Sunday, November 26, 2006

I'm good at pretending.

When I was little I used to watch Sleeping Beauty over and over. I never was very interested in the prince, or the fairies, or the magic spells. I wanted to wander through the woods and be able to sing with the birds; I wanted to have squirrels and rabbits be my friends; I wanted to be able to talk to the raccoons. I would steal the afghan my mother made in 1970 (I vividly remember the lime green and orange stripes), and wander around our backyard making up songs to entice the birds. I spent hours roaming what I thought was a forest behind our house, hoping to come across a talking animal or a friendly deer. It turns out that my "forest" was simply an empty lot, and the closest I ever got to talking with nature was the afternoon I spent sitting in an empty stump that I didn't notice was covered in ants. I continue to be much better at pretending than noticing little details like a stump covered in good old Texas fire ants.

You see, all that time I spent wandering around the backyard I was really looking for friends. I wanted someone to talk to, someone (or something) to make me feel special, to find a "kindred spirit" as Lucy Maude Montgomery would say. And now that I have friends, lots of people that I love and care about, I wonder if I forgot to stop imagining things. I think I've been in a lifetime habit of pretending that everything will be different in the future, and that by thinking about something hard enough I could make the world sing back to me. This is all a really round about way to say that I need to quit dreaming about how perfect everything will be once I graduate from school, or move to a big city, or have the perfect Christmas. I want to free up that part of my brain to notice the cool stuff happening today, yesterday, and tomorrow.

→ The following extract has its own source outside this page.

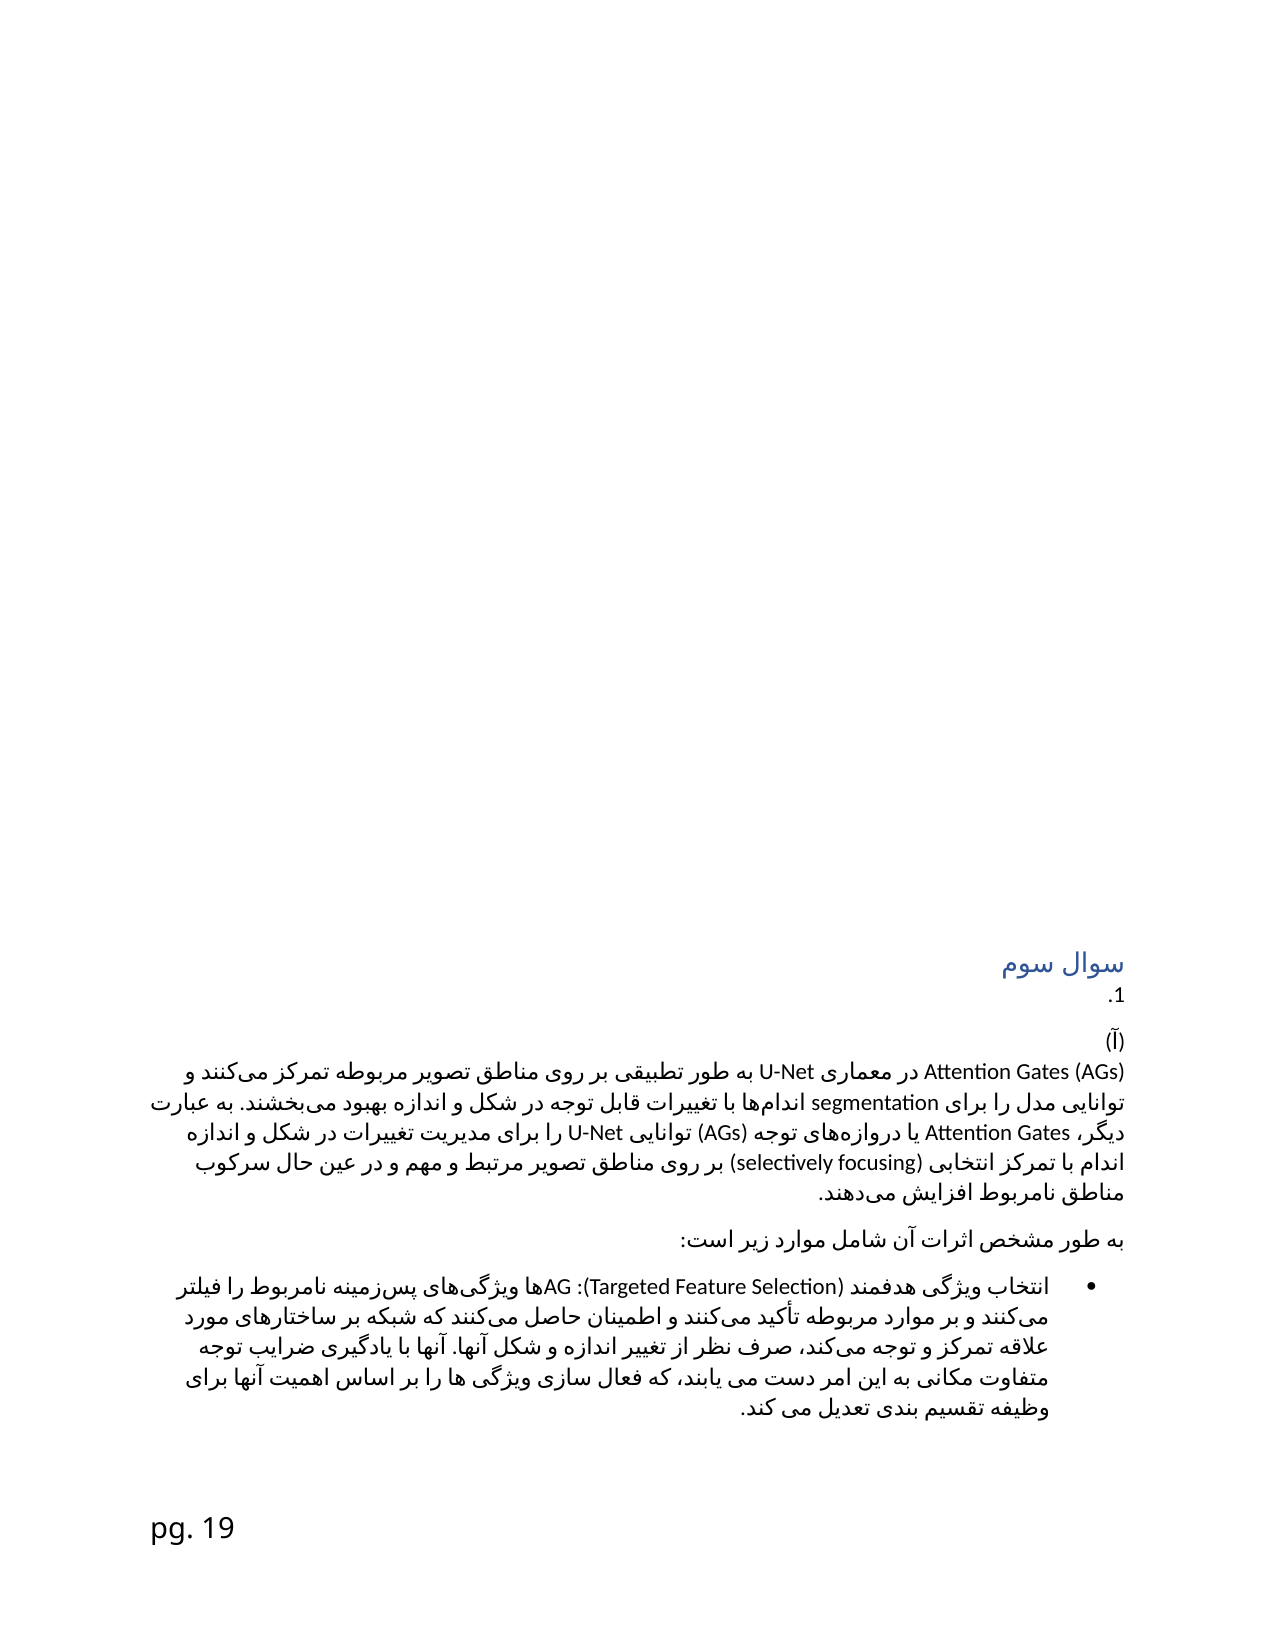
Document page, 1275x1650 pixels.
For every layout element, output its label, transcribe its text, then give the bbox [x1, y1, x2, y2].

For instance, I had a great time this Thanksgiving break. There were lots of good friends (old and new), lots of decorating, lots of laughing, lots of good food, lots of music, and lots of excitement. I ate Thanksgiving breakfast with my sister while we watched the parade, had a great Thanksgiving dinner, watched every Thanksgiving episode of Friends with Erin, cleaned and decorated all day on Friday, spent too much money at Target on Christmas stuff, had an awesome 3rd annual after-Thanksgiving day party, and went to a Blue October concert with Amanda. All good things.

And now I am going to stop daydreaming about daydreaming and get to work writing a paper (which I really do enjoy doing once I get started).